CLIP turns image-text matching into geometry: matched pairs are pulled together, non-matching pairs are pushed apart.

The point is not that every problem becomes language. The point is that many problems can be represented as interacting tokens.

That is the summary I still find useful:

The Transformer became powerful because it separated the general operation from the modality-specific front end. Tokenization changes. Conditioning changes. The attention primitive remains.

What I took away

The story from words to attention is not a straight line of bigger models.

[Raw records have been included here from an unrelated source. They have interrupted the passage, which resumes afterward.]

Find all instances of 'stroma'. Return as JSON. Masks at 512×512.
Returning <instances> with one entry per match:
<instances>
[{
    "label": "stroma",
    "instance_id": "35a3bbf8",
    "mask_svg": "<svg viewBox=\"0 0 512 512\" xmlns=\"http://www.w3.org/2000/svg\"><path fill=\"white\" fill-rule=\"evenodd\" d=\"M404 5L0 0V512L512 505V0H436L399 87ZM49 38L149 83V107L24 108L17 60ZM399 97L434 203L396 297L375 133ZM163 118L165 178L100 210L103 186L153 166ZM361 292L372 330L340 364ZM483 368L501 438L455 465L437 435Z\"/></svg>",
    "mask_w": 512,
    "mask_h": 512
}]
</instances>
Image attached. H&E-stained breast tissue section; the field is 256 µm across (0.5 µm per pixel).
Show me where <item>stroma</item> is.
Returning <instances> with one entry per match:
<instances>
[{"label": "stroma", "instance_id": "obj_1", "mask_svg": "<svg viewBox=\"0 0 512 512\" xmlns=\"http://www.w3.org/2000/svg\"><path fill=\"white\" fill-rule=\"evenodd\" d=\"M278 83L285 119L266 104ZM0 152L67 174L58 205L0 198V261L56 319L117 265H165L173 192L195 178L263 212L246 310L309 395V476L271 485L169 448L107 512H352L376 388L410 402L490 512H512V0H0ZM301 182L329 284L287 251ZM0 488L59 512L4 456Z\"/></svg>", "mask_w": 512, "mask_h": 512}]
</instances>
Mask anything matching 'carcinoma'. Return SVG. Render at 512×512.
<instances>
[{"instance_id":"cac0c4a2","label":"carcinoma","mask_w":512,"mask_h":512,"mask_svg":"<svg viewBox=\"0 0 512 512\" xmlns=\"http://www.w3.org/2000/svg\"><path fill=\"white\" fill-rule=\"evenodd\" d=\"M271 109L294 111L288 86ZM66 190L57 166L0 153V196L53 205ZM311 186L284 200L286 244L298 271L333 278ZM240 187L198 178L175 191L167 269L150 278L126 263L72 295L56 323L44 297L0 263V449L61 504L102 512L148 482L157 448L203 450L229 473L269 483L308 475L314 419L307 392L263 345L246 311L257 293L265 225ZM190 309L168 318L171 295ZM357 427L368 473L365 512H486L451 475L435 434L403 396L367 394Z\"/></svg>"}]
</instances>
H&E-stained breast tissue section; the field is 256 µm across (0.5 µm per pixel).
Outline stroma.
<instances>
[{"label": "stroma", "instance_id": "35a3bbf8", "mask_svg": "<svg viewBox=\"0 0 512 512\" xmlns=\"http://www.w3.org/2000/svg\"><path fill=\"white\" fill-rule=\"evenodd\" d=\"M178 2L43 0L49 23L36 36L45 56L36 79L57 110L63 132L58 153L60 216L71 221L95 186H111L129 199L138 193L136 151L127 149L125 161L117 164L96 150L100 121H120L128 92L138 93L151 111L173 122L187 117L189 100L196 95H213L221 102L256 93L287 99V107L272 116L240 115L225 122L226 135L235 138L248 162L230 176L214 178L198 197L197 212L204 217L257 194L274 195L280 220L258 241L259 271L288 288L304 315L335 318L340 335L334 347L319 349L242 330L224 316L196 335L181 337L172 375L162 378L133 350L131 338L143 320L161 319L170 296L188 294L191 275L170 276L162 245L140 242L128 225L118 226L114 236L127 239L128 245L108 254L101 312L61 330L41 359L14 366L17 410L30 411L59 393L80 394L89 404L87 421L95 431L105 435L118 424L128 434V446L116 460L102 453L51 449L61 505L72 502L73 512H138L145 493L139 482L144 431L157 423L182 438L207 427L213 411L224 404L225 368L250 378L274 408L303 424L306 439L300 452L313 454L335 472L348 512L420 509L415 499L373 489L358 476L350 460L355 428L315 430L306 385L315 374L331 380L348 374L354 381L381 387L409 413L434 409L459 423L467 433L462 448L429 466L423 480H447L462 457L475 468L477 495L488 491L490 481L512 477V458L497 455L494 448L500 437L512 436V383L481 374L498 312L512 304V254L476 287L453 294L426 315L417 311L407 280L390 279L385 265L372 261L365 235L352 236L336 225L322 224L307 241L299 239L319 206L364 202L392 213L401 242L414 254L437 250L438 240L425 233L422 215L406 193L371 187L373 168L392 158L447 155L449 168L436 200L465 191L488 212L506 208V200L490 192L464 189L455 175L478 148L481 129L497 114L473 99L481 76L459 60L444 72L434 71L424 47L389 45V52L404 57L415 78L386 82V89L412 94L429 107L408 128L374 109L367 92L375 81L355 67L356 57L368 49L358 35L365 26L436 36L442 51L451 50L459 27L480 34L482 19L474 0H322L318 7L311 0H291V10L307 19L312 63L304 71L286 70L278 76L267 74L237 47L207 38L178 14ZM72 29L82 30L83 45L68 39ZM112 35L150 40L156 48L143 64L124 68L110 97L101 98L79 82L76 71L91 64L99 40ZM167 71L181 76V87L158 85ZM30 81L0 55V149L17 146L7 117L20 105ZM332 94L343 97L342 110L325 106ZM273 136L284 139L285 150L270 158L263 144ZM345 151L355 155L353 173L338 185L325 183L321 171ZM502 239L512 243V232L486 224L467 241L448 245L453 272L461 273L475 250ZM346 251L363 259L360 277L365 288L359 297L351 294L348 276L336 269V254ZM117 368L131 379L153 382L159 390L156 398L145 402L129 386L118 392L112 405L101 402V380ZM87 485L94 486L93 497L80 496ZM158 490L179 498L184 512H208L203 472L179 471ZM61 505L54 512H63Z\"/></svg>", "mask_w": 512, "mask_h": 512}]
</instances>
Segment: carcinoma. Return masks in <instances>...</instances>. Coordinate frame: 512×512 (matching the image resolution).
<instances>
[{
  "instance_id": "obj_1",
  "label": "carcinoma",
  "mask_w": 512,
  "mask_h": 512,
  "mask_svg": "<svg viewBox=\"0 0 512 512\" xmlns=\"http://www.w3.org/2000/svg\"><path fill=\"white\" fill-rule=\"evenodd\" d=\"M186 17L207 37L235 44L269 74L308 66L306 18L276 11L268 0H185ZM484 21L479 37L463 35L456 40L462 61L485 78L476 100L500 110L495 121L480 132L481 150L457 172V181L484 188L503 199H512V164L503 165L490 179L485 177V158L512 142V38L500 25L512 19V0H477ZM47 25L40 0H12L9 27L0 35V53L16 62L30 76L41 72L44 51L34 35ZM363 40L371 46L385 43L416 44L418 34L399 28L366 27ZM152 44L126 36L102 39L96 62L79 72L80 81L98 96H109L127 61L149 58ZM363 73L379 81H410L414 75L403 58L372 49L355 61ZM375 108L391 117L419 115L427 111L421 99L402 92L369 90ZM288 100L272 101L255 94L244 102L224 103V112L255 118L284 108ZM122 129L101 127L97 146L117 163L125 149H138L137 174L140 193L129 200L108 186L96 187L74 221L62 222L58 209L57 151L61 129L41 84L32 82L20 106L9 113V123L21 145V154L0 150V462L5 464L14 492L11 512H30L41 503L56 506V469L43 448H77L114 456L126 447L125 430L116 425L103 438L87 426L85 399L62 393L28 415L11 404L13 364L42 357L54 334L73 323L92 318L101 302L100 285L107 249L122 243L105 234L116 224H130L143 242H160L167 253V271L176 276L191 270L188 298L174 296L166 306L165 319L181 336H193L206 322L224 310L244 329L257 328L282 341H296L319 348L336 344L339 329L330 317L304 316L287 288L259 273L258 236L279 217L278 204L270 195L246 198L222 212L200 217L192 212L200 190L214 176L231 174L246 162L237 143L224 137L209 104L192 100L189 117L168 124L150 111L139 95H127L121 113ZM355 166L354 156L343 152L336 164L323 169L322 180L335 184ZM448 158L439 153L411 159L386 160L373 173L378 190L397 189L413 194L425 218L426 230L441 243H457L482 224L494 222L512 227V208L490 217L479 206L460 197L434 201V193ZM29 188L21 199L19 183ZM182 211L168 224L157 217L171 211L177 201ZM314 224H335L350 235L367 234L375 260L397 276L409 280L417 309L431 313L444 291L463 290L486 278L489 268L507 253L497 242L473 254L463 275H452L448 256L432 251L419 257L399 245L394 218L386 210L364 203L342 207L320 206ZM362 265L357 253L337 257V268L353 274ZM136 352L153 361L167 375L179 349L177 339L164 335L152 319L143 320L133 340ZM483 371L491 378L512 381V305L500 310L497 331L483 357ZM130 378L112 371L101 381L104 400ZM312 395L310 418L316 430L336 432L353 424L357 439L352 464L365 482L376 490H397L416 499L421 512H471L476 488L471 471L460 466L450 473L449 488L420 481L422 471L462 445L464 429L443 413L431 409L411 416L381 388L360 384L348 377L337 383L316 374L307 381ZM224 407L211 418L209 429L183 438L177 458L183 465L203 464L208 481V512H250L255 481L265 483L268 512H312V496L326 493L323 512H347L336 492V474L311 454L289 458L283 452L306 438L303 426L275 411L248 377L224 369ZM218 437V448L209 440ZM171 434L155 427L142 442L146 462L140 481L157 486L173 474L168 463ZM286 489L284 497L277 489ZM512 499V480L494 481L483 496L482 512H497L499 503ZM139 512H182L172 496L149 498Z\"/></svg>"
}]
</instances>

It is a sequence of pressure points:

Stage	What It Solved	What Still Hurt
One-hot	Exact identity	No semantic distance
N-gram	Local context	Sparse, fixed window
Embeddings	Semantic geometry	Static meaning
RNN/LSTM	Dynamic sequence state	Long chains, weak parallelism
Seq2seq	Variable input to variable output	Fixed context bottleneck
Attention	Dynamic retrieval	Still attached to recurrence
Self-attention	Direct token interaction	Needs position and architecture around it
Transformer	Scalable dependency modelling	Cost grows with sequence length

That is why I find the Transformer easier to understand historically than algebraically. The algebra is compact. The motivation is cumulative.

The model is not magical because it has a softmax over dot products. It is powerful because it changes the default communication pattern inside a model. Instead of passing information through a single recurrent thread, it lets every token ask the rest of the context what matters.

Once I understood that, the later systems became less mysterious. ViT, CLIP, diffusion, multimodal LLMs, and video models are not unrelated inventions. They are variations on the same design principle:

Turn the world into tokens, then learn the dependency structure among them.

References

Yoshua Bengio et al. (2003), A Neural Probabilistic Language Model.
Tomas Mikolov et al. (2013), Efficient Estimation of Word Representations in Vector Space.
Kyunghyun Cho et al. (2014), Learning Phrase Representations using RNN Encoder-Decoder for Statistical Machine Translation.
Dzmitry Bahdanau, Kyunghyun Cho, and Yoshua Bengio (2015), Neural Machine Translation by Jointly Learning to Align and Translate.
Ashish Vaswani et al. (2017), Attention Is All You Need.
Alexey Dosovitskiy et al. (2021), An Image is Worth 16x16 Words.
Alec Radford et al. (2021), Learning Transferable Visual Models From Natural Language Supervision.